La proliferazione di proposte di manovre di finanza pubblica straordinaria sembra riflettere la presa di coscienza dell’esigenza di una discontinuità nella gestione dei conti pubblici. Sfortunatamente, si tratta della riproposizione, sotto differente prosa, di manovre emergenziali che il paese ha giù vissuto nei momenti più bui.

Al di là delle tecnicalità, il denominatore comune alle proposte è quello di abbattere il rapporto debito-Pil e liberare, per tale via, risorse per la crescita. Per avviare un circolo virtuoso in grado di piegare il rapporto debito-Pil servono avanzi primari strutturali (cioè la differenza tra entrate e spese al netto degli interessi) sorretti tuttavia dalla conditio sine qua non di un innalzamento del la crescita potenziale ed effettiva.

L’Italia, come dimostrano anche le ultime proiezioni del Fondo Monetario Internazionale, non riesce a schiodarsi da una non-crescita che si situa intorno all’1 per cento reale, ed indicativamente a circa il 2,5 – 3 per cento nominale.

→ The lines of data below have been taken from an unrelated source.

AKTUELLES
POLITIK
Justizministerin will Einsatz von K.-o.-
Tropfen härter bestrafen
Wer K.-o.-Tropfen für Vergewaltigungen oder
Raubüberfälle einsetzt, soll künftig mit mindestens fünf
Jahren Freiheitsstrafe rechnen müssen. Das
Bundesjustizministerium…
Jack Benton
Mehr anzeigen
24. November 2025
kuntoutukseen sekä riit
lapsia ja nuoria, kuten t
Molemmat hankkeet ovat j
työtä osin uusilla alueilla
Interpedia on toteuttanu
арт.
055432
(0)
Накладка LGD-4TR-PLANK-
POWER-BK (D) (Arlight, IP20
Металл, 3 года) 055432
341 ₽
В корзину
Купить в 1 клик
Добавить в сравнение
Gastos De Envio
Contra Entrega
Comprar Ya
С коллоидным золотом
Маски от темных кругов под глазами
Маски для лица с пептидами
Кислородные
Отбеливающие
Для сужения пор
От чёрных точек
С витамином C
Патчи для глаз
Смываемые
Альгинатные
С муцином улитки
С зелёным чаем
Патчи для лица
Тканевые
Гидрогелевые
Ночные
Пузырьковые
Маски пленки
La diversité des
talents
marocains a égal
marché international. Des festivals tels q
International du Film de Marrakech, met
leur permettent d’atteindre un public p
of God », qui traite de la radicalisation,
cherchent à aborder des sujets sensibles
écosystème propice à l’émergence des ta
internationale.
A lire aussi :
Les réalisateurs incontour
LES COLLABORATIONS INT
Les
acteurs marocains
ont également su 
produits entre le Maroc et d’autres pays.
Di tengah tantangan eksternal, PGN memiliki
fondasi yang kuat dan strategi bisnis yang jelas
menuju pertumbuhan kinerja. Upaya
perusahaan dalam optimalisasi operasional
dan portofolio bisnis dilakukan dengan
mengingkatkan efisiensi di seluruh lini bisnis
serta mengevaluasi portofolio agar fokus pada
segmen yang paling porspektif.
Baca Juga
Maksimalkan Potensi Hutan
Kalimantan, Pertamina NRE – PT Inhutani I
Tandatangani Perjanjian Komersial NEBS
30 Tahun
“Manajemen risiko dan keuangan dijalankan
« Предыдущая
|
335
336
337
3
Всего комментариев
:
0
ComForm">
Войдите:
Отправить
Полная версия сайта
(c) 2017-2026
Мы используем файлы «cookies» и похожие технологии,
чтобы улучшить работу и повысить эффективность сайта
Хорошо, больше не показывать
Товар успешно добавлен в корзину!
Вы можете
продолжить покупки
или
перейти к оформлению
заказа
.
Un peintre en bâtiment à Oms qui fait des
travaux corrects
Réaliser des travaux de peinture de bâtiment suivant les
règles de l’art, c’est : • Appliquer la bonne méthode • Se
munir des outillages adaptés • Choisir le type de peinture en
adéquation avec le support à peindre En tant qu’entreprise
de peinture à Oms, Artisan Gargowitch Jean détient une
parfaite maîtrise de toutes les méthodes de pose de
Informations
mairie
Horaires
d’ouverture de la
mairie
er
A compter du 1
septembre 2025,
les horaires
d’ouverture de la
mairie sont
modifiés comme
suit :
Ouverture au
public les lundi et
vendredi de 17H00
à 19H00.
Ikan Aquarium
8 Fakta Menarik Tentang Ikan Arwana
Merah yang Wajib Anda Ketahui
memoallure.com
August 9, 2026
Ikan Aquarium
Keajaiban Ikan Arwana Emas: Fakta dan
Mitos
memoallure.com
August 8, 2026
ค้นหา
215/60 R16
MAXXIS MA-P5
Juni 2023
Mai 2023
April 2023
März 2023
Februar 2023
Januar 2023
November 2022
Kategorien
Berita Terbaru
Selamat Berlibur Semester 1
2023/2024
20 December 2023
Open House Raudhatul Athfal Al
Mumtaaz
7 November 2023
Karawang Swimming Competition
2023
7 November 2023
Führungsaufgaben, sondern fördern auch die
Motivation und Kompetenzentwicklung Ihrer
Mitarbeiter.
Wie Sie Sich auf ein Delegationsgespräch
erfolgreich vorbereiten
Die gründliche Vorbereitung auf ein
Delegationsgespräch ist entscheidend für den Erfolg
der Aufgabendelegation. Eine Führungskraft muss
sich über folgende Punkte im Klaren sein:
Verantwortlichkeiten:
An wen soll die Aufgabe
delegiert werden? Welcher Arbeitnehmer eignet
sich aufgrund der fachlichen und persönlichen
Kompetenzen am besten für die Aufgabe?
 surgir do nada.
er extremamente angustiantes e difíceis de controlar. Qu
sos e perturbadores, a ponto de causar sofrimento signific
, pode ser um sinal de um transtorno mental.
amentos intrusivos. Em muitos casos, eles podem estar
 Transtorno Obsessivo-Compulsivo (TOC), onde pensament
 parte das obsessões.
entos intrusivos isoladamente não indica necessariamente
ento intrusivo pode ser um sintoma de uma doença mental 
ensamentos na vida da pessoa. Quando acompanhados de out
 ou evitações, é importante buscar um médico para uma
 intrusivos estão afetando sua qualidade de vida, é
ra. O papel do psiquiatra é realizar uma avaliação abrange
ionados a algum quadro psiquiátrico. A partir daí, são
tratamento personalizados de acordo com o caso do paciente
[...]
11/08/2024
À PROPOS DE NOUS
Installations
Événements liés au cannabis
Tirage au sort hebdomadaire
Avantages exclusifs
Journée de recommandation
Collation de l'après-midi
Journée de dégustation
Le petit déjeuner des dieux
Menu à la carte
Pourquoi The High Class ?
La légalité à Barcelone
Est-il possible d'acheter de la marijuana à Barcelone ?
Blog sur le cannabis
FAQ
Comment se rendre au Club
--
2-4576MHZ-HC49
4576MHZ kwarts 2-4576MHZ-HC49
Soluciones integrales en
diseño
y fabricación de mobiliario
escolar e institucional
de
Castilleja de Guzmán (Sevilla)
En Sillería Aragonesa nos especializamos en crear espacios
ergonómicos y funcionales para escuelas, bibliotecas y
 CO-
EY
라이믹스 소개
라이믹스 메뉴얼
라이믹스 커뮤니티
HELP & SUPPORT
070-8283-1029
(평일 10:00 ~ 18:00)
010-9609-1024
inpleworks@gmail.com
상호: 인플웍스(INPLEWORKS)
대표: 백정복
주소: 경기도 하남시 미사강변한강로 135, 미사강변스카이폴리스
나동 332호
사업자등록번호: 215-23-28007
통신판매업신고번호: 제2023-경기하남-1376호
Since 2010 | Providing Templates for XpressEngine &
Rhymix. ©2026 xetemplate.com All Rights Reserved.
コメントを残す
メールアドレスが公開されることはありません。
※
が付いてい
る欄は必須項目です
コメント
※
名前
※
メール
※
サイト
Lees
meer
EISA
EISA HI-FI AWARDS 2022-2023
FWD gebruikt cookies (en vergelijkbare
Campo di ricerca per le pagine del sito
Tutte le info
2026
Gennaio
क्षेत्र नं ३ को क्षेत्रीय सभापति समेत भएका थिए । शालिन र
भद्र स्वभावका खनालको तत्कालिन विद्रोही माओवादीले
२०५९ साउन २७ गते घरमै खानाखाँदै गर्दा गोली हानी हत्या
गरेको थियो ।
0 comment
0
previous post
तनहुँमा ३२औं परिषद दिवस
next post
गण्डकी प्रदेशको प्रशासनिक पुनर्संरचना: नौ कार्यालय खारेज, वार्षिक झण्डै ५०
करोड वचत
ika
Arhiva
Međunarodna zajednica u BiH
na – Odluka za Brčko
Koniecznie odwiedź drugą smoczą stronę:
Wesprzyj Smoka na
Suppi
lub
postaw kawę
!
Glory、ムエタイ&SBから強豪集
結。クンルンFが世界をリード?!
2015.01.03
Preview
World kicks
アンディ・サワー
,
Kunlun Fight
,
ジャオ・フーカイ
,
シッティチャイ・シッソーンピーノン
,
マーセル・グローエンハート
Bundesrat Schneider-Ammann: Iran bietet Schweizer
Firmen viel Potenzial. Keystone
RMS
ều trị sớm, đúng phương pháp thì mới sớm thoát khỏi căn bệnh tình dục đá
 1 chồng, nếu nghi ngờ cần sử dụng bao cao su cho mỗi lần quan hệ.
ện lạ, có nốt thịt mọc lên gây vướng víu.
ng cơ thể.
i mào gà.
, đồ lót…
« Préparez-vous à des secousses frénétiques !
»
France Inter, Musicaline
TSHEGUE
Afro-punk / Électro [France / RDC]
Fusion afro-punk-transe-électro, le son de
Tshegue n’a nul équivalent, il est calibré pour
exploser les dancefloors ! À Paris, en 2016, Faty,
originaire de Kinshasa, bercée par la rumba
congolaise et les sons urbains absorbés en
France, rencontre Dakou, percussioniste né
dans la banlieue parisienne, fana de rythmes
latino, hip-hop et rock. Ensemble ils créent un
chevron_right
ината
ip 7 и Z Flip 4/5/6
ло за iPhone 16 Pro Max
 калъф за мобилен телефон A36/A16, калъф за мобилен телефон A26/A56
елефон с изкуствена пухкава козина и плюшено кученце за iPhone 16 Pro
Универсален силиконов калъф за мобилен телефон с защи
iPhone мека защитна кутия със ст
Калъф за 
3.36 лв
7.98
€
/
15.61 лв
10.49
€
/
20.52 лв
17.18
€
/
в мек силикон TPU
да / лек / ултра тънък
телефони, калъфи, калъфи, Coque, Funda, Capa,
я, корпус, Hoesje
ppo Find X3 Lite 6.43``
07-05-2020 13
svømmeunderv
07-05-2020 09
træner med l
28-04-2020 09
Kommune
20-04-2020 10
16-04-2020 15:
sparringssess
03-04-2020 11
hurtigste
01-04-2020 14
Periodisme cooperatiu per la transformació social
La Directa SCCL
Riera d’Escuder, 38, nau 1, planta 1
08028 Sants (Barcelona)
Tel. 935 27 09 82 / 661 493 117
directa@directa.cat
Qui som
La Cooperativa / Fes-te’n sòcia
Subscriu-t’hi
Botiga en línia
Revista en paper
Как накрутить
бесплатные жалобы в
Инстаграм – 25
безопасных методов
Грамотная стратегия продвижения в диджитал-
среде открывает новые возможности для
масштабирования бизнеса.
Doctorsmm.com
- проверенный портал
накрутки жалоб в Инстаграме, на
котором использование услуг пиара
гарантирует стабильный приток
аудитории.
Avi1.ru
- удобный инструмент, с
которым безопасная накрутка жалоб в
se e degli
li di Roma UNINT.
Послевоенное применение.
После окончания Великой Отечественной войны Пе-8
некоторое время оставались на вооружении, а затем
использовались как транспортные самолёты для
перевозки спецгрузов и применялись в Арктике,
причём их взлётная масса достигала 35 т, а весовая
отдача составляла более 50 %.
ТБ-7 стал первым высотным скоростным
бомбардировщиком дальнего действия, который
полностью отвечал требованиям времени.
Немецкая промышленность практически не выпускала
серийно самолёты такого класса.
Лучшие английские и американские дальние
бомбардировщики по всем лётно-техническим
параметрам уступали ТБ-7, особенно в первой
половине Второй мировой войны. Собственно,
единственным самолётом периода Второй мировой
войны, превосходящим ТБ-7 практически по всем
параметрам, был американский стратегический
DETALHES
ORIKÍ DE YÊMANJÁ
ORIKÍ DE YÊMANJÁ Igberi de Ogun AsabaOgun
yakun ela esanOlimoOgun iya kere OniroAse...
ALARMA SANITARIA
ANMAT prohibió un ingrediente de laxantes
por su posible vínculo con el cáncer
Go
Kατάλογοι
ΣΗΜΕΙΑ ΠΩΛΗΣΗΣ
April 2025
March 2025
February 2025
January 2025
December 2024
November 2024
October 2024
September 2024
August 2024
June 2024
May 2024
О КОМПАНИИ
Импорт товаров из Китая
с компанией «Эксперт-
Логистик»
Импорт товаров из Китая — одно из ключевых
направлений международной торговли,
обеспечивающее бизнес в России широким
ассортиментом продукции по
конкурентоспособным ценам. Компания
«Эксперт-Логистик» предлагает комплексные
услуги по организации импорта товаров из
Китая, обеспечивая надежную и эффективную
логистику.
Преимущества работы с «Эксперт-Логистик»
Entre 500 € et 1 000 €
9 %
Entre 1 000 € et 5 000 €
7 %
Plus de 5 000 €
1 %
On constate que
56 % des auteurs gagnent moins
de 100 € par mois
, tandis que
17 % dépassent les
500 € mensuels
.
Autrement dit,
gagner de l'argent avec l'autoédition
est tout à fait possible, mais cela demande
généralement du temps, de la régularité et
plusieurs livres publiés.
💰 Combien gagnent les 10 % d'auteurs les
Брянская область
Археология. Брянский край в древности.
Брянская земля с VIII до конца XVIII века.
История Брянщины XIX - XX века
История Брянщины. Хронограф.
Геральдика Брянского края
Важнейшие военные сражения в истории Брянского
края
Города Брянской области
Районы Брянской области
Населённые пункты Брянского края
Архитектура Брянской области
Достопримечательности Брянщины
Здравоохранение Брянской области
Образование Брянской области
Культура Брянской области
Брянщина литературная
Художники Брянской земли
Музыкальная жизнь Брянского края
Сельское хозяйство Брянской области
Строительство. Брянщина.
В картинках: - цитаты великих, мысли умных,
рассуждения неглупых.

Sapendo che il costo medio nominale dello stock di debito pubblico del nostro paese è oggi di poco superiore al 4 per cento, è evidente che siamo in presenza delle condizioni per una spirale di debito molto pericolosa. In queste condizioni, il saldo primario tende infatti a diventare negativo, e deve essere riportato in attivo solo attraverso strette fiscali che deprimono ulteriormente la crescita.

La chiave di volta per evitare che i mercati votino la sfiducia al paese è quindi la crescita, che continua a mancare. Promuovere riforme di struttura che innalzino la crescita costa tempo ed elevate resistenze, anche elettorali, delle categorie coinvolte. Una patrimoniale rappresenta quindi la scorciatoia per rassicurare i mercati, come già accaduto in passato. L’autocompiacimento con il quale l’esecutivo guarda alla nostra economia, inclusa l’enfasi sulla elevata patrimonializzazione e capacità di risparmio del settore privato, che dovrebbero servire a ridurre il premio al rischio per il debito pubblico del nostro paese, rappresentano in realtà un rovesciamento degli effettivi termini della questione.

Una patrimoniale straordinaria (o un’ipotesi di dismissione di patrimonio pubblico, nei casi in cui il rendimento del patrimonio dismesso sia superiore al costo del debito pubblico) rappresenta solo un depauperamento della base di capitale del paese, ed un tentativo di eludere l’imperativo di crescere.